__TASKS TO PERFORM__:
1. From the review of The Descent, extract the passage between "The Descent hits" and "after the jump.", inclusive.
2. Decide whether each of these statements agrees with the review of The Descent, answering yes or no and quoting the review's deciding words: (a) The Descent was written and directed by Neil Marshall. (b) The reviewer first saw the film in a theater. (c) The cannibal creatures show up early in the film.

__EXCERPT TO READ__:
──────────────────────────────

The Descent hits theatres today. If you appreciate a good scare at all, go see it. It's the best horror film in quite some time and one of the best films this year, horror or otherwise.

A small review, reasons why you should see it now, in the theaters, and why the marketing campaign and Lions Gate suck, all after the jump.

Written and directed by Neil Marshall, The Descent has a simple plot: a group of friends go spelunking in an unexplored cave system, become trapped, and then find out they're not alone. It's an incredibly claustrophobic and suspenseful film that takes its time to establish characters and relationships, with nary a cannibal beast in sight for more than the first half of the film.

Neil Marshall's last film, Dog Soldiers, is the sort of film that showed just enough promise to become quickly overrated by its many champions. The Descent delivers on that promise, with strong characters, spot-on performances, genuine scares, and the most tense solid half hour I've spent in a theatre. It's the sort of film that makes you jump, but stays scary after the "Boo!" moment.

I watched the film at home off of a DVD that paused for ten seconds every five minutes or so (not bootleg - just a different region that my DVD player wasn't playing nice with), and it still built up enough tension to make me jump multiple times and remain creeped out after the film was over. And when I watched it again a couple of weeks later, I still jumped.

──────────────────────────────

Dataset rows

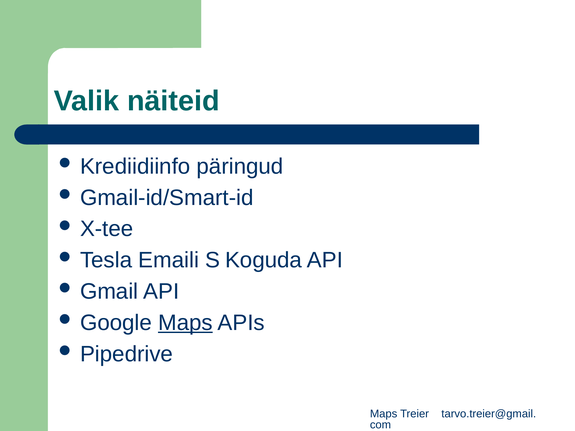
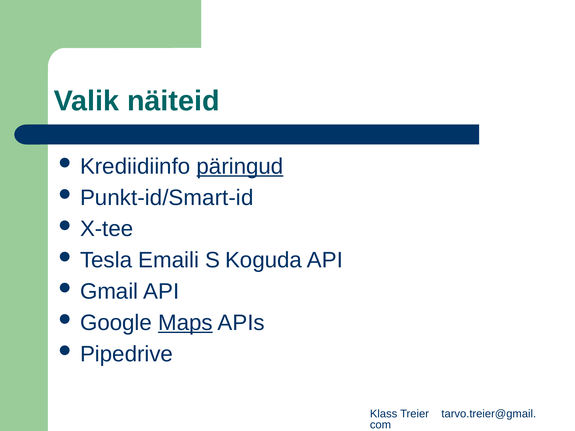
päringud underline: none -> present
Gmail-id/Smart-id: Gmail-id/Smart-id -> Punkt-id/Smart-id
Maps at (384, 414): Maps -> Klass
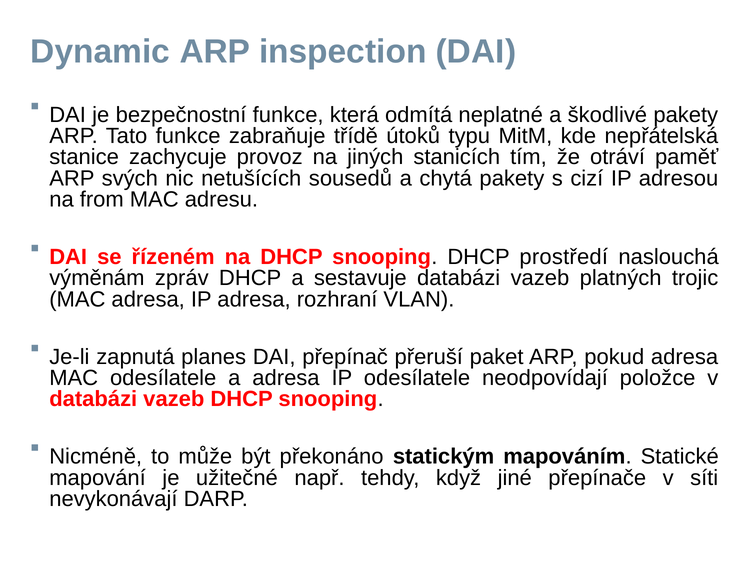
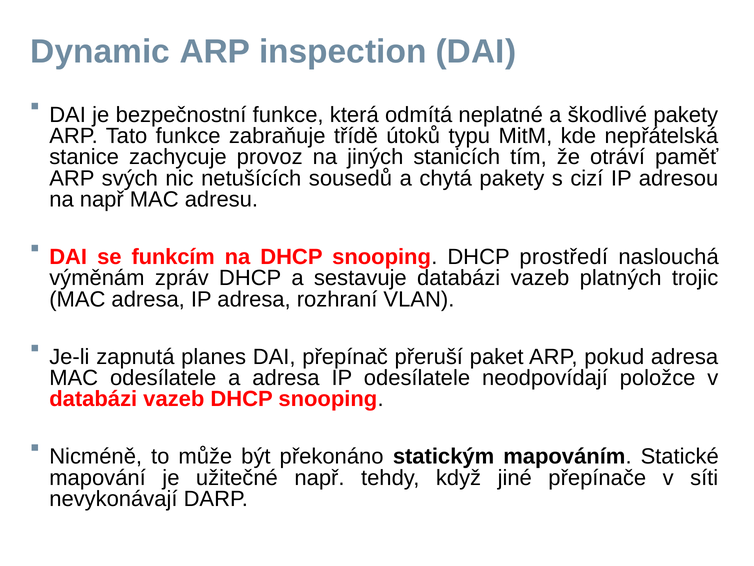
na from: from -> např
řízeném: řízeném -> funkcím
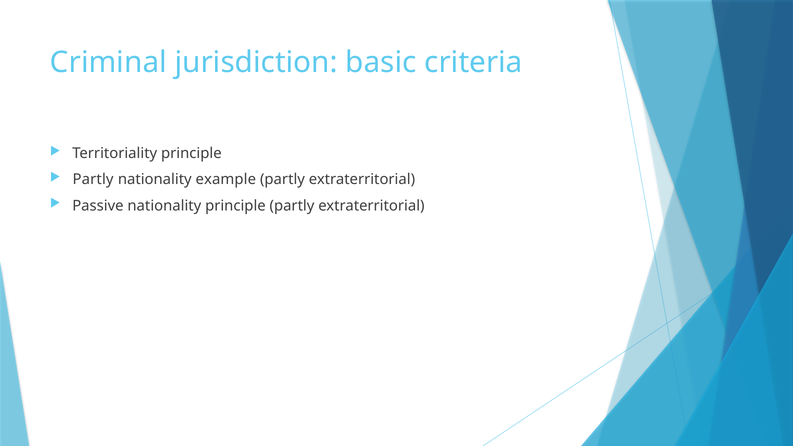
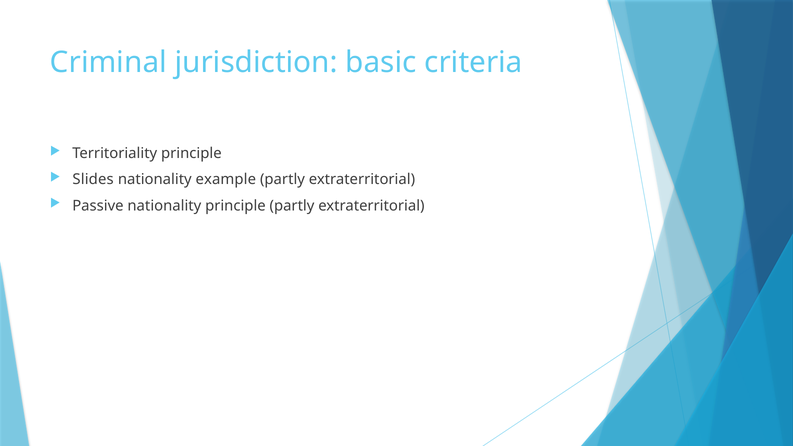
Partly at (93, 180): Partly -> Slides
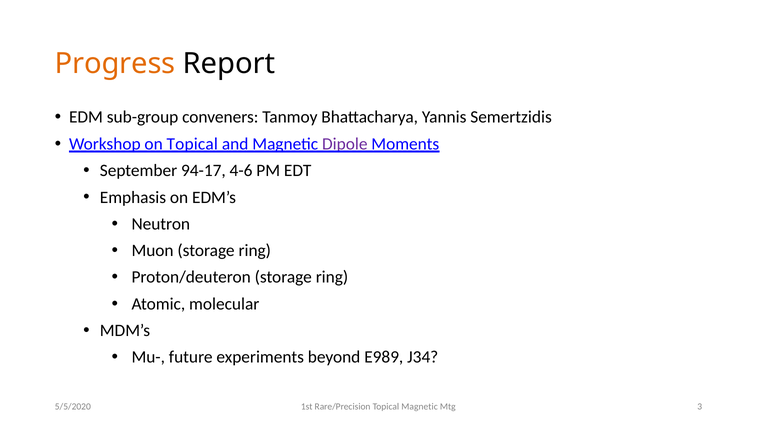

──────────────────────────────

__ANSWERS IN ORDER__:
1.
The Descent hits theatres today. If you appreciate a good scare at all, go see it. It's the best horror film in quite some time and one of the best films this year, horror or otherwise.

A small review, reasons why you should see it now, in the theaters, and why the marketing campaign and Lions Gate suck, all after the jump.

2.
(a) Yes: "Written and directed by Neil Marshall, The Descent has a simple plot"
(b) No: "I watched the film at home off of a DVD"
(c) No: "with nary a cannibal beast in sight for more than the first half of the film"